I apologise if thats the impression you got. And to any other person who feels the same way.

As it is, I have gotten very good advice and helpful PMs so I have more clarity about what I need to do.

OP posts:
activate · 01/05/2011 17:11

you pay £250 a month for 500K life insurance?? bollocks - I pay £20 for 180K

SardineQueen · 01/05/2011 17:23

activate she may have her premiums loaded for some reason. So it needn't necessarily be bollocks.

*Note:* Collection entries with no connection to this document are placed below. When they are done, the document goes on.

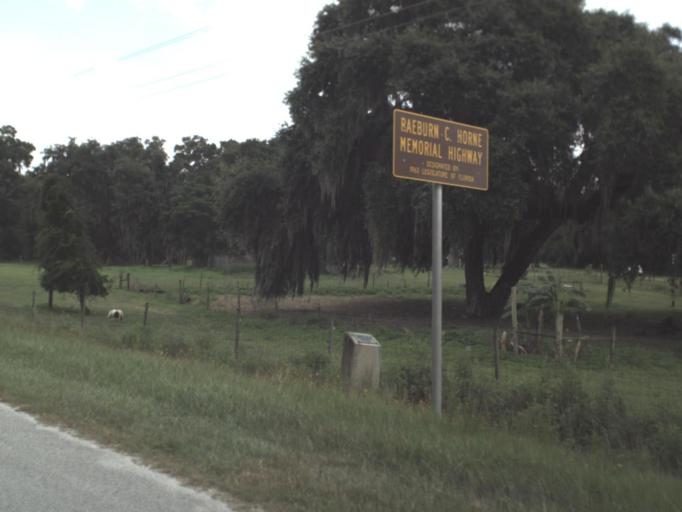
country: US
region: Florida
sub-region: Madison County
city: Madison
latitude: 30.4696
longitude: -83.3744
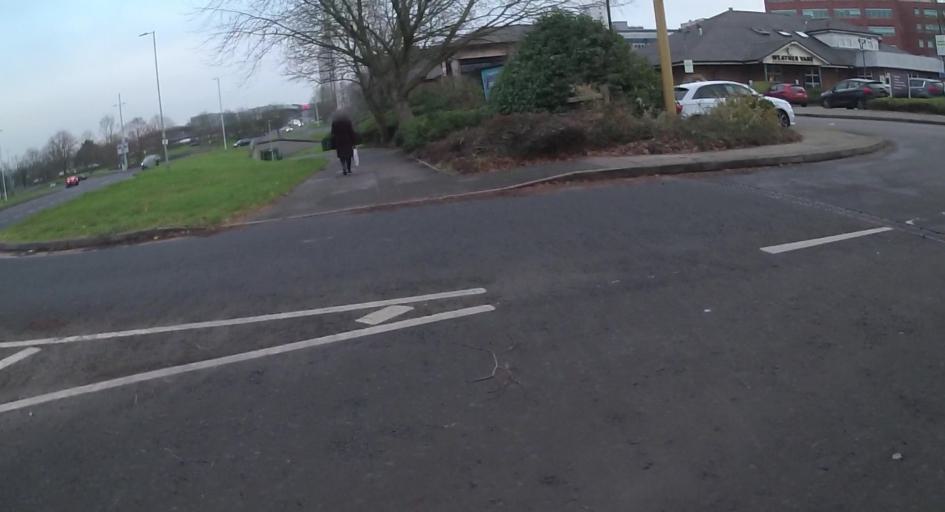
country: GB
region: England
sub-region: Bracknell Forest
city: Bracknell
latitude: 51.4179
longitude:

Although it seems strange that a a reputable insurance company would accept someone paying a higher premium than they were actually asking for, just because they wanted to...

I do think that she doens't have the faintest idea what she is doing with her money though and needs to talk to an IFA ASAP.

JingleMum · 01/05/2011 17:24

dear me, i too am a worrier and i often worry about dying as i don't feel anyone but me is good enough to look after my DD on a permanant full time basis and i am trying to look in to getting something in writing to ensure that my mum could share custody with DD should i pass away (not sure if it's possible but hoping so)

anyway... you are obsessing and to be honest if you can afford to put £850 a month away from your son you have no reason to obsess, with that amount of money he will be very well looked after. i can understand your worry about dying and leaving him, i too feel that way and it's horrible, but when it comes to money YABU.

try and chill a bit, not to worry as much (easier said than done i know) and enjoy the here and know with your precious son. the memories of his childhood will be so much more important than the money.

Bonsoir · 01/05/2011 18:38

OP - no, our children won't have to pay any tax on the money in their accounts - all tax is accounted for. We have an excellent tax lawyer and I suggest you consult one, rather than MN, if you would like to put money aside for your DCs' future.

Hardandsleazy · 01/05/2011 19:21

Agree with bonsoir get some help( I am tax professional and tbh it's not the sort of thing you would want anything other than generic advice in over the net).